Source data:
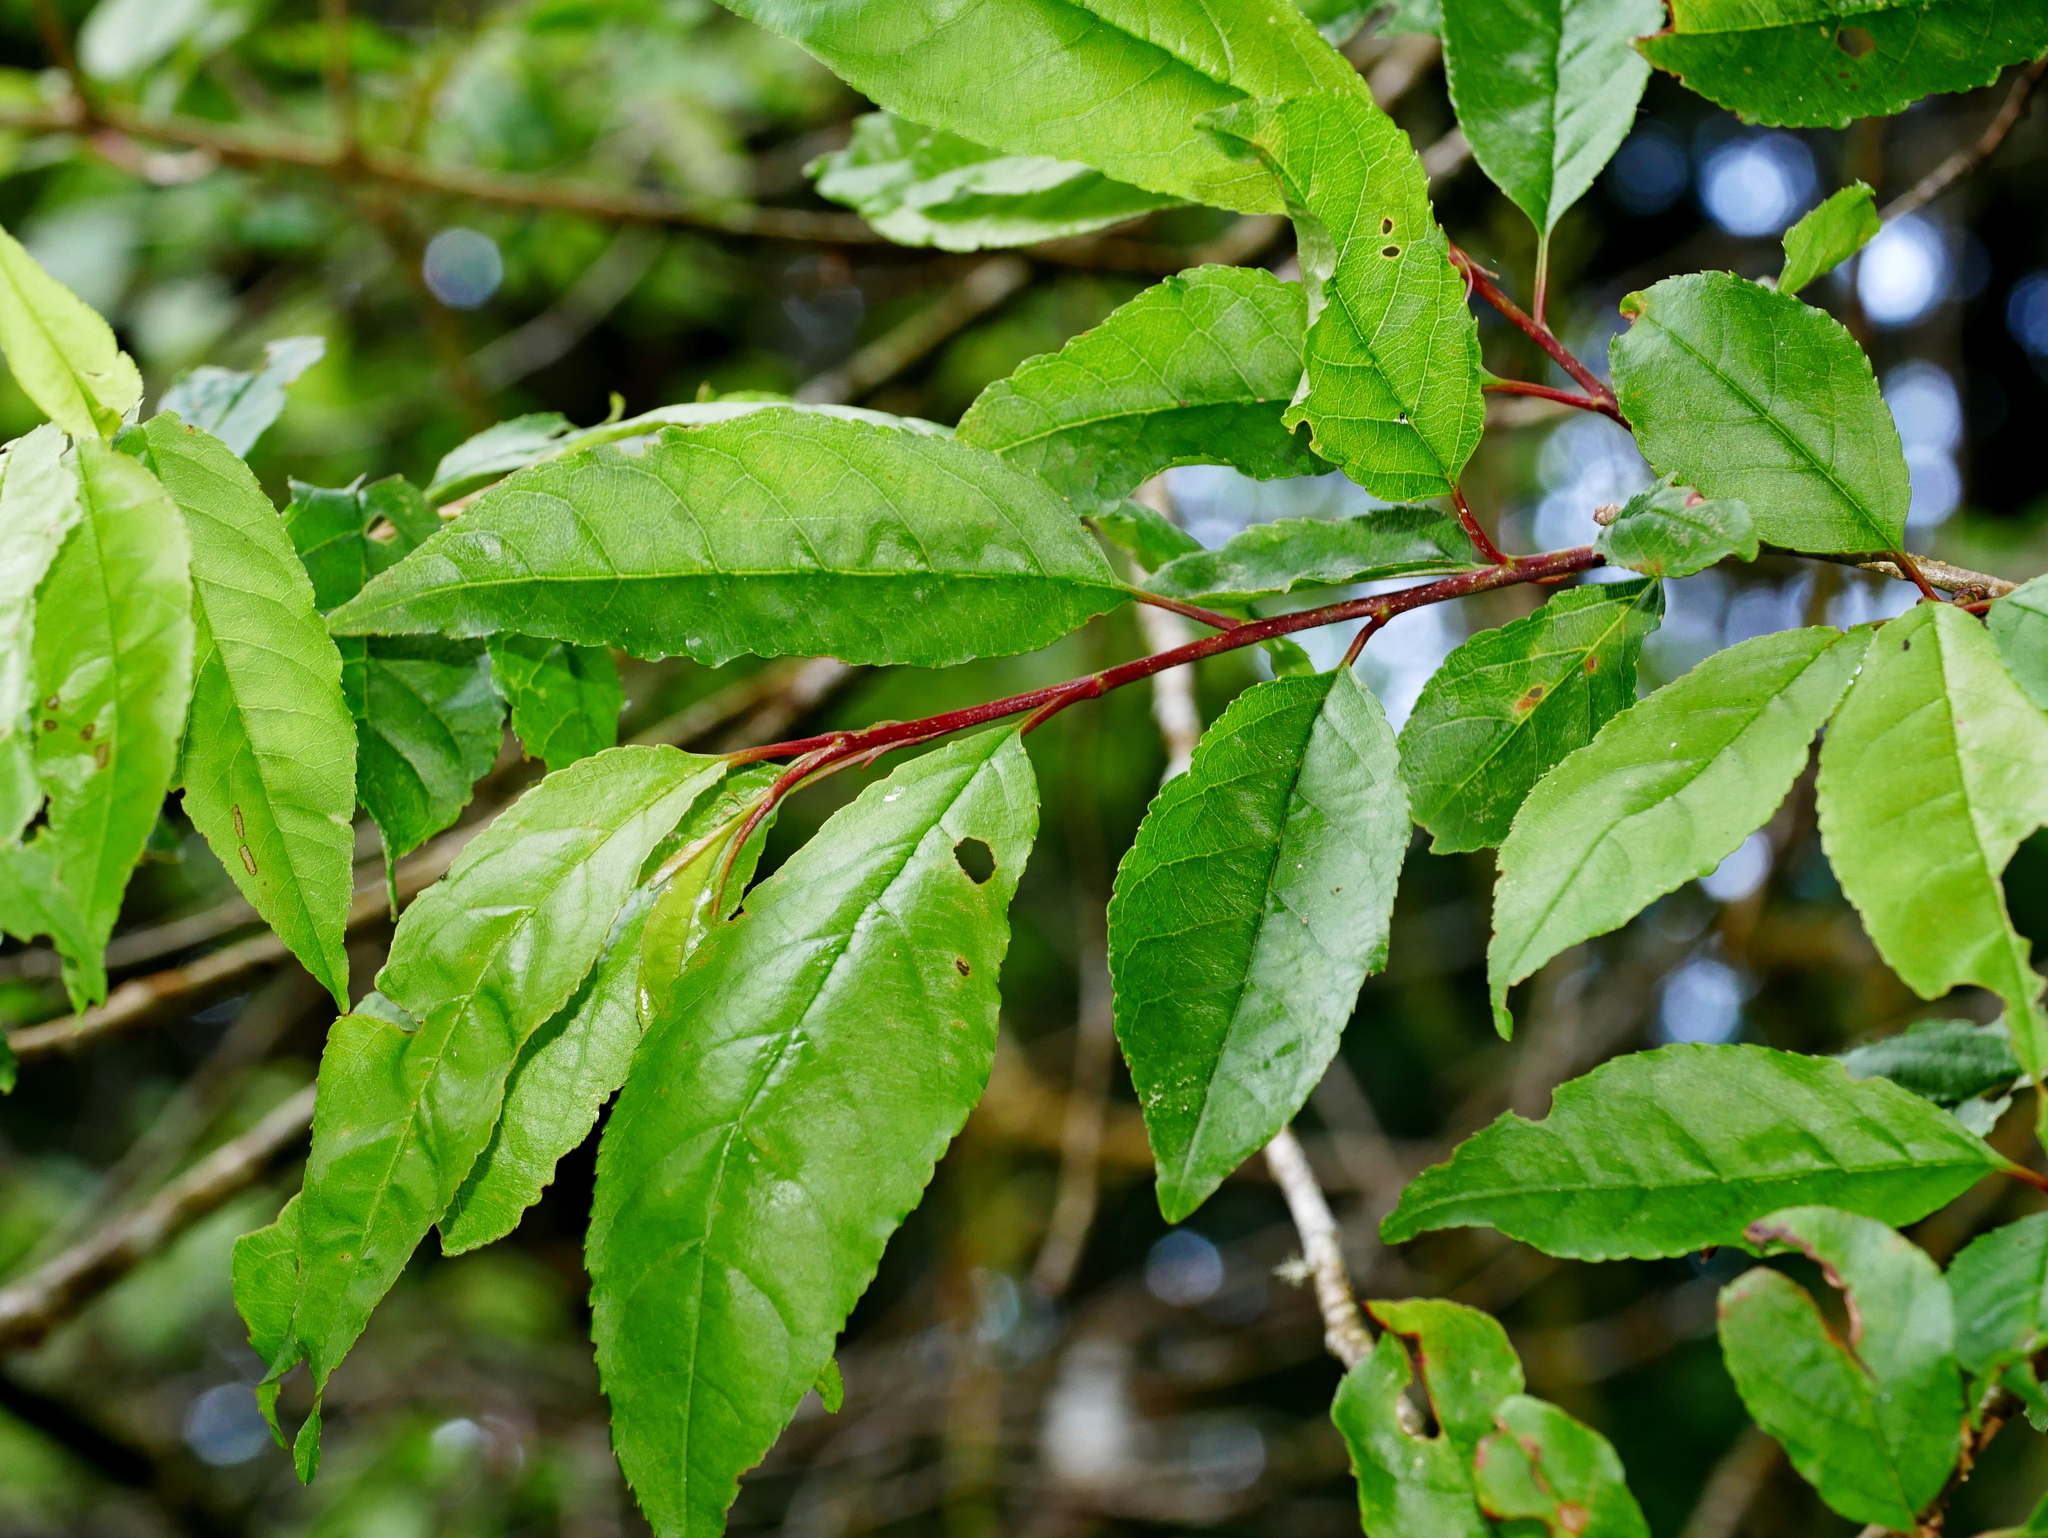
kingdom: Plantae
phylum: Tracheophyta
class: Magnoliopsida
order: Rosales
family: Rosaceae
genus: Prunus
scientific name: Prunus buergeriana
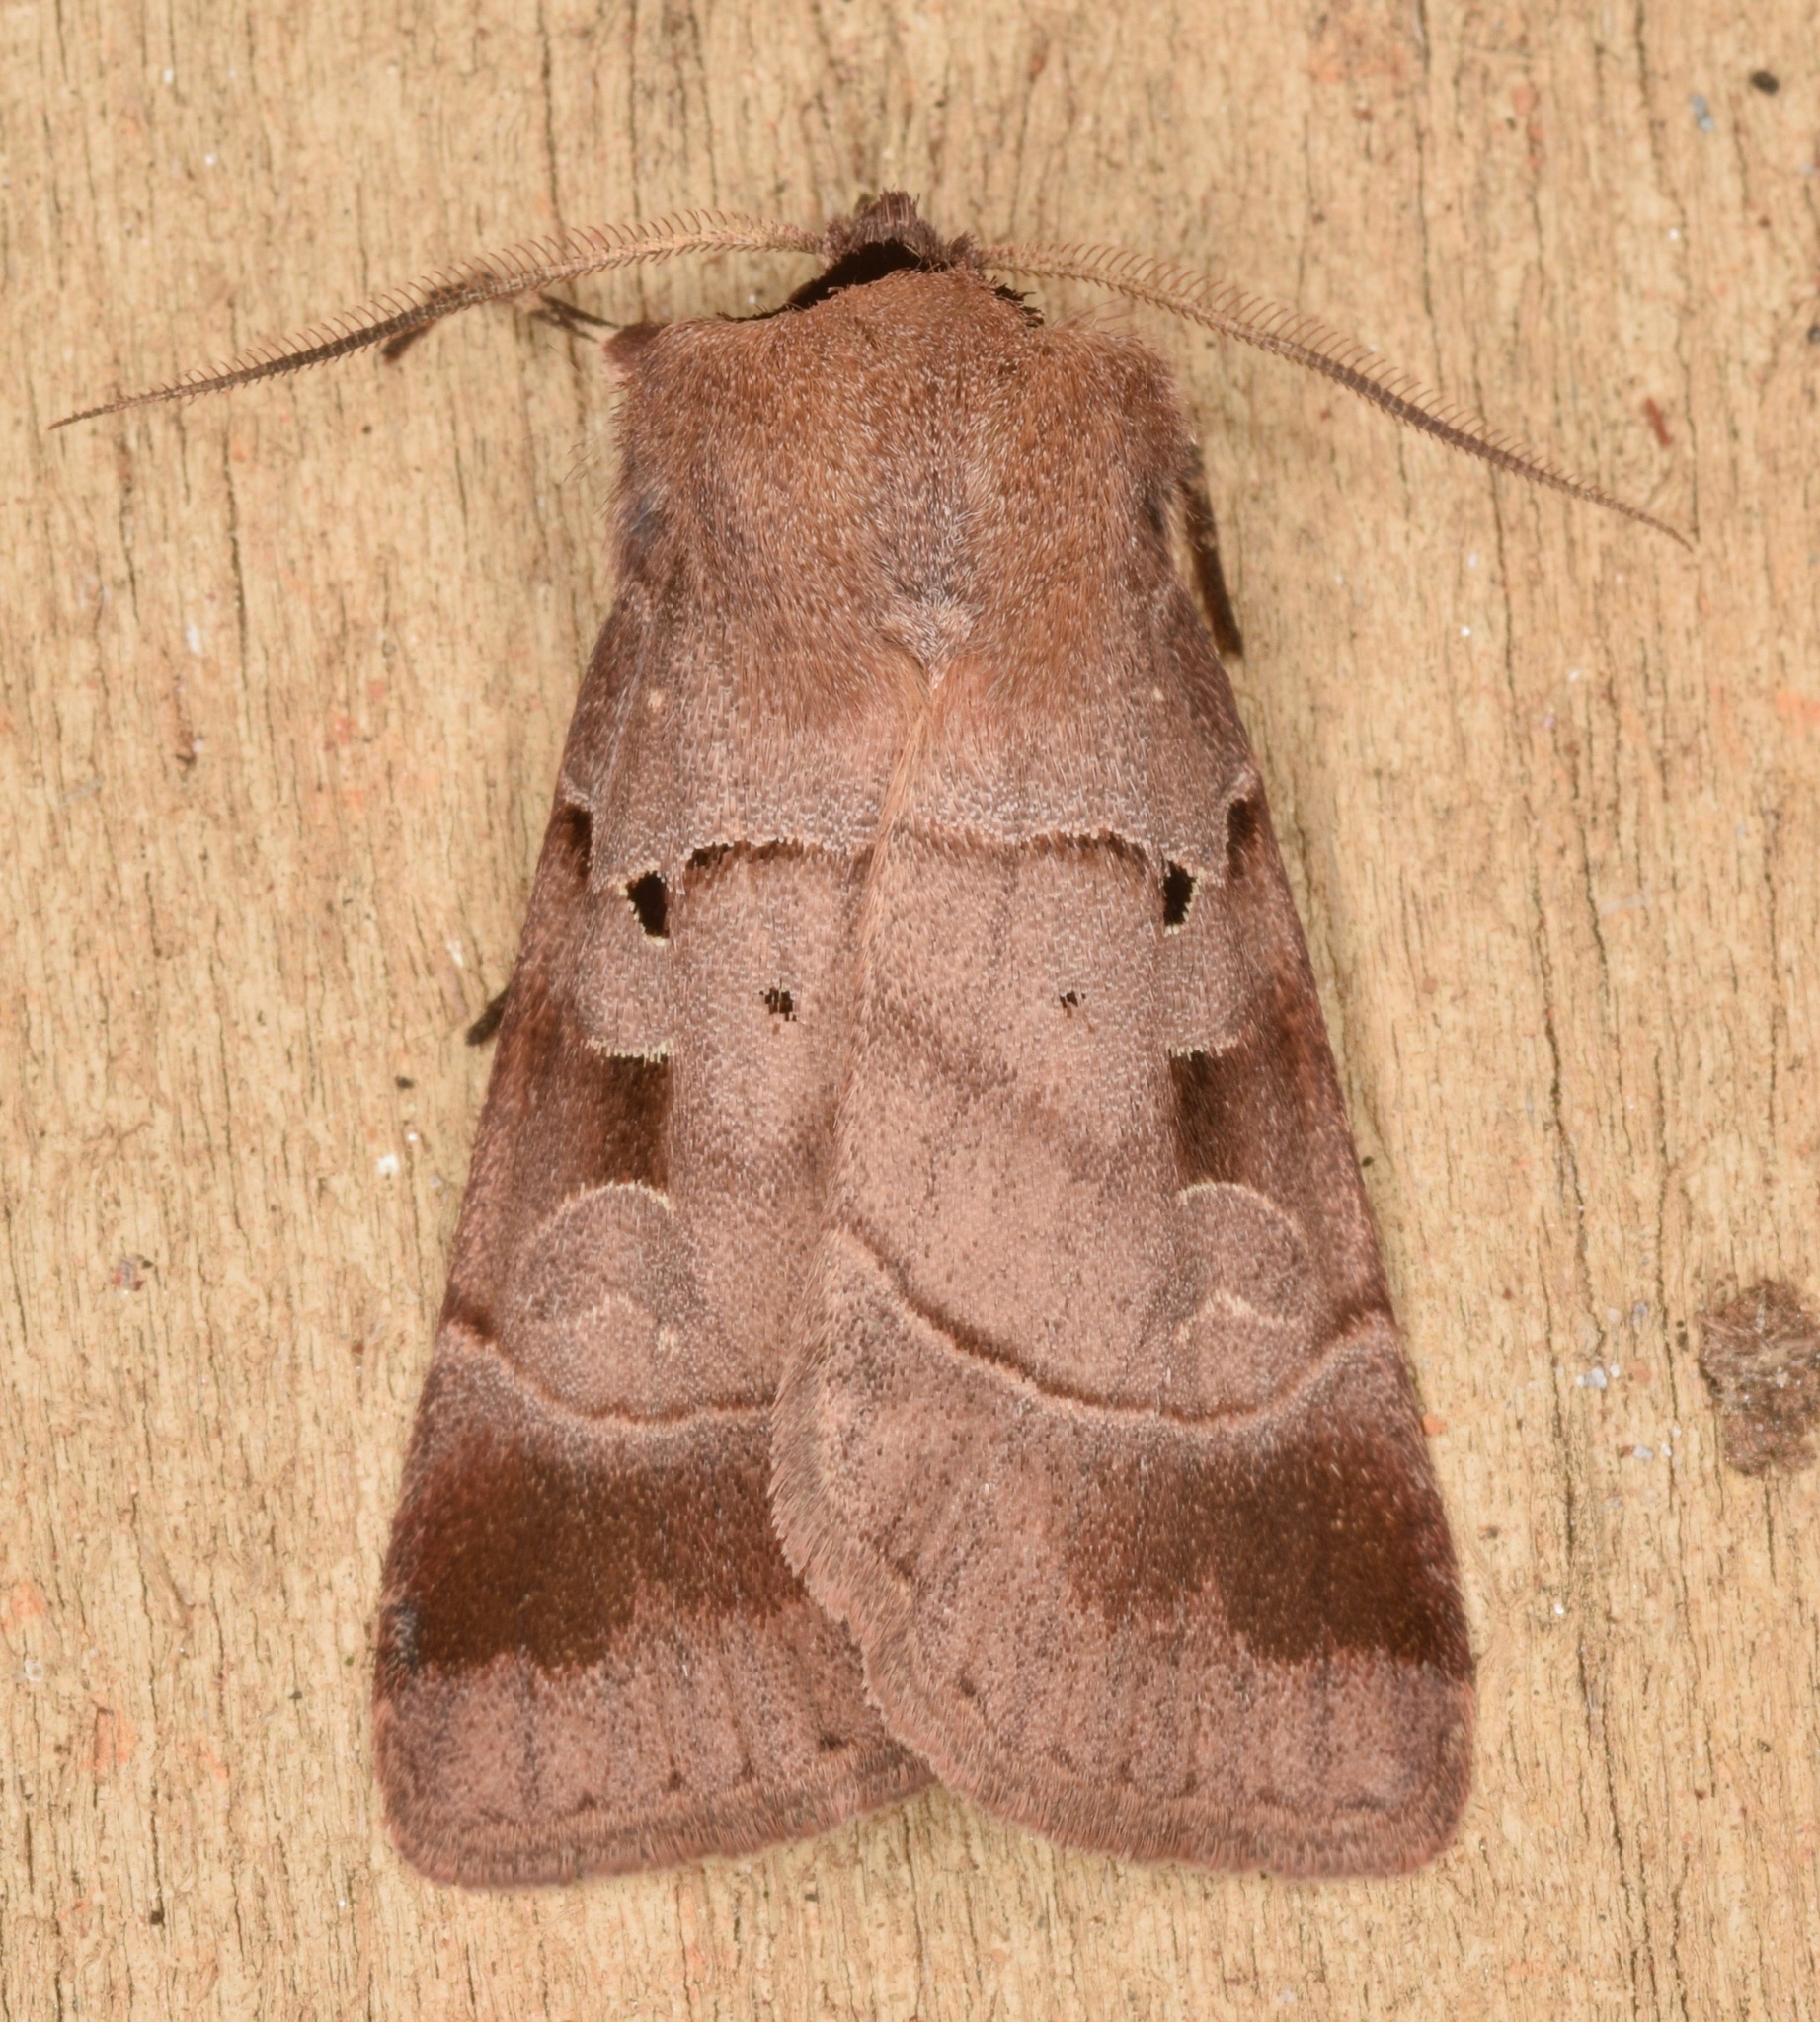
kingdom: Animalia
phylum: Arthropoda
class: Insecta
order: Lepidoptera
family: Noctuidae
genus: Agnorisma
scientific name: Agnorisma badinodis
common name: Pale-banded dart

What you need to do: Transcribe the records word for word, starting with the line that contains "phylum: Arthropoda" and continuing through the last line of the records, inclusive.

Answer to this exercise:
phylum: Arthropoda
class: Insecta
order: Lepidoptera
family: Noctuidae
genus: Agnorisma
scientific name: Agnorisma badinodis
common name: Pale-banded dart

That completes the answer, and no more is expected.